### [Arbeitsauftrag]
Gib die Zeilen aller Einträge unverändert und in derselben Reihenfolge wieder.

*** Eingabe ***

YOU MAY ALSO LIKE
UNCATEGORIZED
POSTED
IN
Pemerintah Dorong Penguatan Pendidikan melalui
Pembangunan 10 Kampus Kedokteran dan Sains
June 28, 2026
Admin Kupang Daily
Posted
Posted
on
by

***

### [Lösung]
YOU MAY ALSO LIKE
UNCATEGORIZED
POSTED
IN
Pemerintah Dorong Penguatan Pendidikan melalui
Pembangunan 10 Kampus Kedokteran dan Sains
June 28, 2026
Admin Kupang Daily
Posted
Posted
on
by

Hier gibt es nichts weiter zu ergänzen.